ゴキゲンなスタンプとともに返信が来た。…続いて、時絵からメールが入った。

『ちょっと、私の部屋に来て。』

時絵の部屋とは、嫁入り道具の和だんすの置いてある部屋のことである。

「なんでわざわざメール?家の中なのに。しかもこんな時間に。」

夜10時になろうとしている今、何の用なんだろうと、時絵の部屋に行く。

「何?」

「ささ。入って、入って。お父さん、酔っ払って寝てるうちにと思ってね。座ってね。」

時絵は、そっと正座すると、あぐらをかいている瑠奈の前で、たとう紙をそっと開く。出てきたのは、お抹茶の緑色にレトロな花柄の上品な生地。

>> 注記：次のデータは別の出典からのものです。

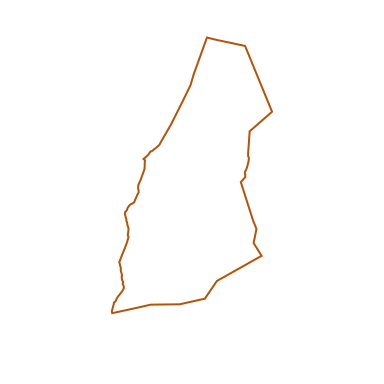 Tu'rgen, Uvs, Mongolia, rotated 313°
{"feature_id": "93677404B55143611741372", "entity_name": "Tu'rgen", "entity_type": "district", "adm_level": 2, "iso_a3": "MNG", "parent_name": "Mongolia", "parent_adm1": "Uvs", "projection": "mercator", "projection_center": [91.364, 50.028], "detail": "fine", "context": "isolated", "style": "outline", "palette": "amber", "viewbox_px": 384, "rotation_deg": 313, "n_neighbors": 0, "source": "geoboundaries", "source_scale": "gbopen_adm2", "svg_char_len": 1832}
<svg xmlns="http://www.w3.org/2000/svg" viewBox="0 0 384 384"><g transform="rotate(313 192 192)"><path d="M192.8,286.4L196.7,271.9L209.0,264.3L212.7,256.3L232.5,221.0L239.3,220.8L239.9,220.1L240.3,219.7L240.9,219.3L241.4,218.3L241.9,217.6L242.8,217.0L243.9,216.7L245.2,216.4L246.1,216.0L247.4,215.5L248.8,214.8L250.5,213.8L253.4,212.2L254.6,211.2L255.4,210.6L256.0,209.9L256.5,208.6L257.9,207.3L259.5,205.9L275.7,192.8L305.3,195.8L335.0,131.2L319.8,105.9L315.2,97.6L279.2,113.0L269.0,118.1L251.1,123.6L227.1,130.6L207.6,135.1L204.6,135.9L203.5,136.0L199.8,135.6L197.5,135.2L196.1,135.0L195.1,134.9L194.4,134.7L193.3,134.0L192.6,134.2L191.6,134.2L190.9,134.4L190.0,134.6L189.0,134.6L188.1,134.5L186.9,134.4L185.2,134.3L184.4,134.2L183.9,134.1L183.6,134.0L183.3,134.0L183.0,134.1L183.0,134.4L183.1,134.6L183.3,134.7L183.3,134.9L183.3,135.3L183.1,135.8L183.1,136.0L182.1,136.7L180.2,138.3L178.8,139.7L176.2,141.7L174.2,142.6L168.8,144.9L165.5,146.3L160.5,148.0L157.9,150.1L156.8,151.8L155.4,153.2L152.8,153.9L148.2,155.5L145.0,156.7L142.9,156.3L141.6,155.7L140.2,155.4L138.8,155.5L136.3,155.8L134.7,156.6L133.3,156.9L131.4,156.8L130.0,158.1L128.2,161.1L127.1,162.9L125.9,163.9L125.4,165.4L123.8,167.3L122.2,170.3L120.2,171.9L118.7,173.1L116.9,174.2L116.2,175.3L115.8,176.3L113.3,177.5L111.8,178.4L106.4,180.7L97.9,183.9L93.6,185.7L91.0,186.7L90.6,187.6L89.2,189.6L88.0,191.6L85.9,193.5L84.3,196.2L83.3,197.8L82.4,198.0L81.1,199.4L80.1,200.7L79.2,202.9L78.6,203.5L77.7,203.8L77.1,205.0L76.8,205.8L75.8,207.2L74.7,207.9L73.2,208.3L71.6,208.6L70.0,208.8L69.3,208.8L67.2,209.1L65.3,209.1L63.0,209.6L61.1,210.2L59.9,210.6L57.9,210.3L56.3,211.5L54.3,212.4L51.9,213.8L50.4,214.5L49.6,215.3L49.0,216.3L67.7,229.3L81.4,238.6L101.5,259.6L122.8,274.2L125.1,273.8L143.9,270.9L192.8,286.4Z" fill="none" stroke="#b45309" stroke-width="2"/></g></svg>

「これが、私が着た振袖なの。“大正浪漫”っていう名前なの。だから、流行に左右されないだろうと、袖を切らないでとっておいたの。どう?これでもいいし、貸衣裳店に見に行ってもいいし。」

「よくわからないよ。」

しかしわからないなりに、柔らかな気持ちになるのがわかる。

「ちょっと、当ててみようよ。」

時絵がそっと瑠奈の肩に羽織らせ、姿見の方を向くように促す。

「悪くないわね。どう思う?」

時絵は鏡越しに柔らかに微笑む。いつぞやの、掃除機を片手にニヤリとした人物とは思えない。

「うーん。変じゃない?よくわからないなぁ。」

瑠奈はピンとこないようだが、時絵とこうしていることが、なんだかうれしかった。

「貸衣裳店にも行ってみて、一番気に入ったのにしましょうよ。イマドキの柄も見てみたいわ。」

「…だね。」

「早いうちに行かないとね。もう9月だから、選択肢は少ないかもしれないけどね。」

そう。早い人はレンタルでも1年前から予約するのだ。9月は、かなり遅めである。

「…ありがとう。」

振袖をしまう時絵に小さな声で言ってみた。

「え?」

「ありがとう。振袖のこと。」

言ったら、涙が頬を伝った。横着ばかりしていたのに、いつも黙って見守ってくれた。今日のように父との対立のときも、そっと力添えをしてくれて。そして、こんな風に、無理強いすることなく、待っていてくれた。

…凄いな。肝っ玉母ちゃん。

「あらあら。どうしたの?私の方こそ、ありがとうね。私の夢だったんだから。」

瑠奈を抱きしめた時絵の腕は、華奢なのに、温かかった。